= Karl Meyer (activist) =

American Catholic Worker activist (born 1937)

Karl H. Meyer (born 1937 in West Rupert, Vermont) is an American pacifist, activist, Catholic Worker, and tax resister. He is the son of William H. Meyer, a former member of the United States House of Representatives from Vermont. He is the founder of the Nashville Greenlands Catholic Worker community in Nashville, Tennessee.

== Life ==
Karl Meyer grew up in West Rupert, Vermont. His father first worked there as a soil-conservation agent, later he became a member of the Congress. In 1953, Karl went to the University of Chicago with a scholarship at the age of only 16. Rather soon, he dropped his study and went to New York City where he worked as a stock clerk at a bookstore. Due to recommendations of his former resident head, Meyer read books of several catholic authors just like Ammon Hennacy and Dorothy Day, who were engaged in the Catholic Worker Movement. According to his own words, Meyer found in the Catholic Worker "the most authentic American movement for change." Like Day, Meyer was a convert to Catholicism but has since been a non-believer for decades.

In 1961, Meyer participated in the Peace March to Moscow, together with a group of activists across the US and then across Europe into the Soviet Union. In 1965, Meyer opposed the death penalty by walking from Chicago to Springfield, Illinois, dragging a mock electric chair on a cart.

In 1984, he defied the IRS's "frivolous filing" penalty by filing what the agency considered to be a "frivolous" return every day that year. He was assessed $140,000 in penalties, but the IRS was able to recover only a little more than $1,000. He coined the name "cabbage patch resistance" for this technique, naming it after the then-popular Cabbage Patch Kids dolls, that, like his daily returns, were each a little different.

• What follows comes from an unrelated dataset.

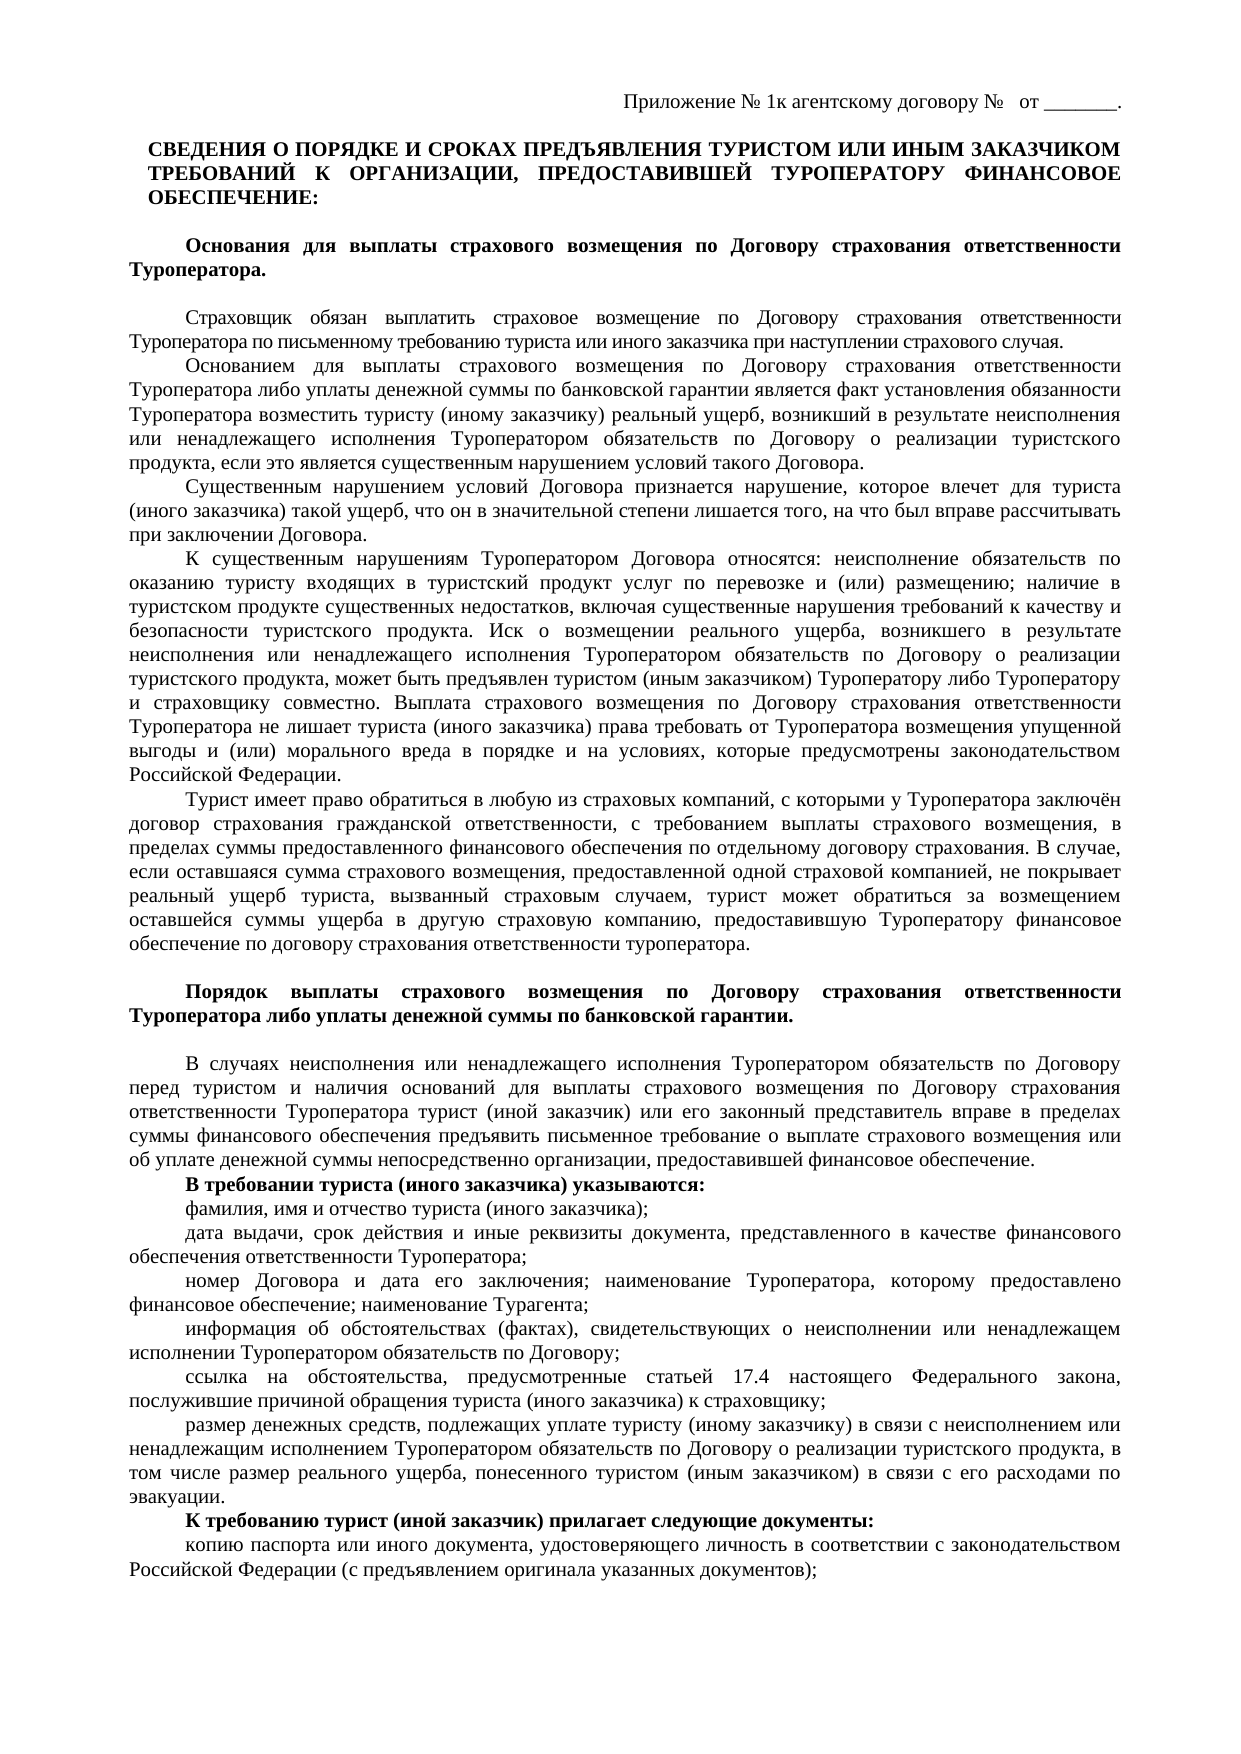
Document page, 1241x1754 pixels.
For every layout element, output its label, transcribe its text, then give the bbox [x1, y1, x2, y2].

In the 1990s, Karl Meyer used the "Peace House", a mobile home and educational center, in which he drove around the United States. In 1997 he founded "Nashville Greenlands", a catholic worker-affiliated community in Nashville, where he still lives.

Meyer has been arrested more than 50 times while protesting, among other things, against the Cold War, the Vietnam War, conditions in East Germany, the wars in El Salvador and Nicaragua, the death penalty and UN sanctions against Iraq. According to Richard Mertens of The University of Chicago Magazine, Meyer has committed his work to embrace peace by "living much of his life in voluntary poverty while trying to serve the poor and the unemployed."